Now, let’s spice things up a bit. Suppose you need several trading strategies operating concurrently, driven by a common data feed. Furthermore, the trading strategies will be developed by different teams; the objective being to decouple these implementations as much as possible, allowing the teams to operate autonomously — develop and deploy at their individual cadence, perhaps even using different programming languages and tool-chains. That said, you’d ideally want to reuse as much of what’s already been written. So, how would we pull this off?

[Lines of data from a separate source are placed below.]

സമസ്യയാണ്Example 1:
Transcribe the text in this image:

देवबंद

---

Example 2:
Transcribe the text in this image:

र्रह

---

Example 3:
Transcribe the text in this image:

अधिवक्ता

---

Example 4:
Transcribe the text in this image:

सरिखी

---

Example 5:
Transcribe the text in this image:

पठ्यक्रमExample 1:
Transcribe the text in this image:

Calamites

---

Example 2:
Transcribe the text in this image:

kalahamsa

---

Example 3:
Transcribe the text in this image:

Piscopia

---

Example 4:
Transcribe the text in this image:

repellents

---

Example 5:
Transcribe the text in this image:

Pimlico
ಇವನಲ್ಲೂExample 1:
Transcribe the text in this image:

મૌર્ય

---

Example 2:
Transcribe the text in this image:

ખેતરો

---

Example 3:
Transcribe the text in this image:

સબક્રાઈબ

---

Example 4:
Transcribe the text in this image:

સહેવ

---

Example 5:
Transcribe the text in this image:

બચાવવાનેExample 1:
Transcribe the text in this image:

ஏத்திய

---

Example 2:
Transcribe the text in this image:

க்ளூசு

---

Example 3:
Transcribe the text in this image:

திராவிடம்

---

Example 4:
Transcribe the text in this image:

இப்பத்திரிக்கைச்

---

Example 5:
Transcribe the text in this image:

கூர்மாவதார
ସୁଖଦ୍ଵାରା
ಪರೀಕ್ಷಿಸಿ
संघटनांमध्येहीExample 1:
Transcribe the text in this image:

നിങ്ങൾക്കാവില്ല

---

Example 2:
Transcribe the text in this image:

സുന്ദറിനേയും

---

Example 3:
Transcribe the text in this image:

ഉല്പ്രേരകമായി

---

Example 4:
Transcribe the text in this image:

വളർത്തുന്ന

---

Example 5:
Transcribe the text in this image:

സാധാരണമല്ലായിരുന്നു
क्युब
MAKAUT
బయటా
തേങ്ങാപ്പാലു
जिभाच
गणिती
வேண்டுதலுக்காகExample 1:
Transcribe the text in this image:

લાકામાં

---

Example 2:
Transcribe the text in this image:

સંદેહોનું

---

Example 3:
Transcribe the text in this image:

Kafka’s flexible multipoint-to-multipoint pub-sub architecture combines stateful consumption with broadcast semantics. Using distinct consumer groups, Kafka allows disparate applications to share input topics, processing events at their own pace. The second trading strategy would need a dedicated consumer group — trading-strategy.xyz — applying its specific business logic to the common pricing stream, publishing the resulting orders to the same orders topic. In this fashion, Kafka enables you to construct modular event processing pipelines from discrete elements that are readily reusable and composable.

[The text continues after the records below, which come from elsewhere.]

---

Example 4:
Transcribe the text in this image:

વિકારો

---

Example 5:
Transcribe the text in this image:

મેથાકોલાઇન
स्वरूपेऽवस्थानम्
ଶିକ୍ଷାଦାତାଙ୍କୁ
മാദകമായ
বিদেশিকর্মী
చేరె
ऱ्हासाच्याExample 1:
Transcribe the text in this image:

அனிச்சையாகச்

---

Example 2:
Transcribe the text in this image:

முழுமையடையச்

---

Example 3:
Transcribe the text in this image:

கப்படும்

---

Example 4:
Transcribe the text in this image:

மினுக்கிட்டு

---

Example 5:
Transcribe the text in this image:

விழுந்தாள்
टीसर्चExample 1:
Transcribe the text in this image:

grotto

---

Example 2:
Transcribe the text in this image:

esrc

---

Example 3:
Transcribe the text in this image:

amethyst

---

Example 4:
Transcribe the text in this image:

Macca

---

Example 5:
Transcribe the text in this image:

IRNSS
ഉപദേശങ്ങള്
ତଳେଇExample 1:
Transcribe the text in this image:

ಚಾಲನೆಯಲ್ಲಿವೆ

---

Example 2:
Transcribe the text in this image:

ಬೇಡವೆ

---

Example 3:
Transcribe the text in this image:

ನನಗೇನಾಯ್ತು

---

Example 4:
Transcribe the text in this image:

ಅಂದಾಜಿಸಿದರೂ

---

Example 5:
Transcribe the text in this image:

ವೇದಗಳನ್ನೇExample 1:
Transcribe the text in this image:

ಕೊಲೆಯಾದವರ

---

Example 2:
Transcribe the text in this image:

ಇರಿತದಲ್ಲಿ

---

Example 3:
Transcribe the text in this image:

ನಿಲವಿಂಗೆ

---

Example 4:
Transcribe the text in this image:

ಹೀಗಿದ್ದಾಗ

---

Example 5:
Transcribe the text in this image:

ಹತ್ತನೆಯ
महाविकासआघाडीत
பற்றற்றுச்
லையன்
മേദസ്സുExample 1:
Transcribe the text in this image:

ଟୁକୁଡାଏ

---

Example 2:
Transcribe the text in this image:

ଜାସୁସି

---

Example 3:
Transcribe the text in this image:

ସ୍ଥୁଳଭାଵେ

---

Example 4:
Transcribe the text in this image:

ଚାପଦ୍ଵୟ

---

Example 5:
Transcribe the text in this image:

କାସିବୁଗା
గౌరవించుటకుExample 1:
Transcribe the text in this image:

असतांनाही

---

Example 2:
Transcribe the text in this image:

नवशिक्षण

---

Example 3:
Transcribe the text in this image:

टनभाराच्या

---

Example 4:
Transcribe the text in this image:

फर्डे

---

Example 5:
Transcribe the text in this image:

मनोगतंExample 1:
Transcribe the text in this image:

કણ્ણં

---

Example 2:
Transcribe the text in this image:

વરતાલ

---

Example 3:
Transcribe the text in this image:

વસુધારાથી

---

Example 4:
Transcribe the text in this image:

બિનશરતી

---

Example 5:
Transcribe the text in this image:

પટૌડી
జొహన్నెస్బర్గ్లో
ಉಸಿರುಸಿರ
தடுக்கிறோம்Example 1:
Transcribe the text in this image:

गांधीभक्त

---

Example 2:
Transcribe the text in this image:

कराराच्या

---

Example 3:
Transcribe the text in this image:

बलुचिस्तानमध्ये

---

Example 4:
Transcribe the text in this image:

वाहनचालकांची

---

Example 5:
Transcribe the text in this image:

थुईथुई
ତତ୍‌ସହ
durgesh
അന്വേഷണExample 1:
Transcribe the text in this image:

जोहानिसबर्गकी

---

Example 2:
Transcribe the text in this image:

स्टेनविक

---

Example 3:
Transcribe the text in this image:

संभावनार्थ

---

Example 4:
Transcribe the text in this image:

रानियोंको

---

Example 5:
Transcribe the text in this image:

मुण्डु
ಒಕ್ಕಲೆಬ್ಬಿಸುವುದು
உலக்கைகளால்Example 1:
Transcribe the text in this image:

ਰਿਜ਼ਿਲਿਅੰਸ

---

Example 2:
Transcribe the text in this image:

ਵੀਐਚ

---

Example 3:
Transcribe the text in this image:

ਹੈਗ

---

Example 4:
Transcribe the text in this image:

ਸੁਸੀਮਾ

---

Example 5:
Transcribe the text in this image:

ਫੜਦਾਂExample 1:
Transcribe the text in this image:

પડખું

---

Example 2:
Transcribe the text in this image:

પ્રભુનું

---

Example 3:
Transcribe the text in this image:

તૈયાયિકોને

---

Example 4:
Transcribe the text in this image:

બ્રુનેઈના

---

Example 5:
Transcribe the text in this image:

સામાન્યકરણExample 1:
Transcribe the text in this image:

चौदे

Note: In the days of service buses and traditional ‘enterprisey’ message brokers, before event sourcing entered the mainstream, you would have had to choose between persistent message queues or transient broadcast topics. In our example, you would likely have created multiple FIFO queues, using the fan-out pattern. Because Kafka generalises pub-sub topics and persistent message queues into a unified model, a single source topic can power a diverse range of consumers without incurring duplication.
In Conclusion
Event streaming platforms are a highly effective building block in the construction of modular, loosely-coupled, event-driven applications. Within the world of event streaming, Kafka has solidified its position as the go-to open-source solution that is both amazingly flexible and highly performant. Concurrency and parallelism are at the heart of Kafka’s architecture, forming partially-ordered event streams that can be load-balanced across a scalable consumer ecosystem. A simple reconfiguration of consumers and their encompassing groups can bring about vastly different event distribution and processing semantics; shifting the offset commit point can invert the delivery guarantee from an at-most-once to an at-least-once model.

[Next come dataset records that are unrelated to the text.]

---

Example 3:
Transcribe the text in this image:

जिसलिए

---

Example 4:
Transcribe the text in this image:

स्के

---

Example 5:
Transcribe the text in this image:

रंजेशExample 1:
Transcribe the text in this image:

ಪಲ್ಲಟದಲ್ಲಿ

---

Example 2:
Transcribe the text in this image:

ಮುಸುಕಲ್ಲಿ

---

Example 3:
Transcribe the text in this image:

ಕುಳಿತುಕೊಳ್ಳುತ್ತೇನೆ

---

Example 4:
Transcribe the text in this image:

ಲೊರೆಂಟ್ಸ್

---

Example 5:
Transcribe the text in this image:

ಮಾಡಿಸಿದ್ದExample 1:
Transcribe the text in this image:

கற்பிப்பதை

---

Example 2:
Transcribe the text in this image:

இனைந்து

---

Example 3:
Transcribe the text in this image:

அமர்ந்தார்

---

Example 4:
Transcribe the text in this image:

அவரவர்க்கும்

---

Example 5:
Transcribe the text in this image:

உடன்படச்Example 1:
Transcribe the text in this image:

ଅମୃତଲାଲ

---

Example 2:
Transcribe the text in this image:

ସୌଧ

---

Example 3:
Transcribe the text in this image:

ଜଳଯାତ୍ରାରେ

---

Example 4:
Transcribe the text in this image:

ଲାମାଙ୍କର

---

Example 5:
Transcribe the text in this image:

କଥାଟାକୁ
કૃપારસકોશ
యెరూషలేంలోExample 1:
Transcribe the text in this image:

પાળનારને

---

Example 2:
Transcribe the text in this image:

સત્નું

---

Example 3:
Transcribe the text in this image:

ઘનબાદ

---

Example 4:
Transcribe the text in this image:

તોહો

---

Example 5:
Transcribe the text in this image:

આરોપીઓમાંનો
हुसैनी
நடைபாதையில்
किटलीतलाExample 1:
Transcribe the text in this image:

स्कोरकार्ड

Of course, Kafka isn’t without its flaws. The tooling is sub-par, to put it mildly; most Kafka practitioners have long abandoned the out-of-the-box CLI utilities in favour of other open-source tools such as Kafdrop, Kafkacat and third-party commercial offerings like Kafka Tool. The breadth of Kafka’s configuration options is overwhelming, with defaults that are riddled with gotchas, ready to shock the unsuspecting first-time user.
All in all, Kafka represents a paradigm shift in how we architect and build complex systems. Its benefits go beyond the superfluous, and they dwarf any of the niggles that are bound to exist in a technology that has undergone such aggressive adoption. Crucially, it paves the way for further progress in its space; Apache Pulsar is a prime example of an alternative platform that has improved on much of Kafka’s shortcomings, yet owes a great deal to its predecessor for laying the cornerstone and bringing the genre to the mainstream.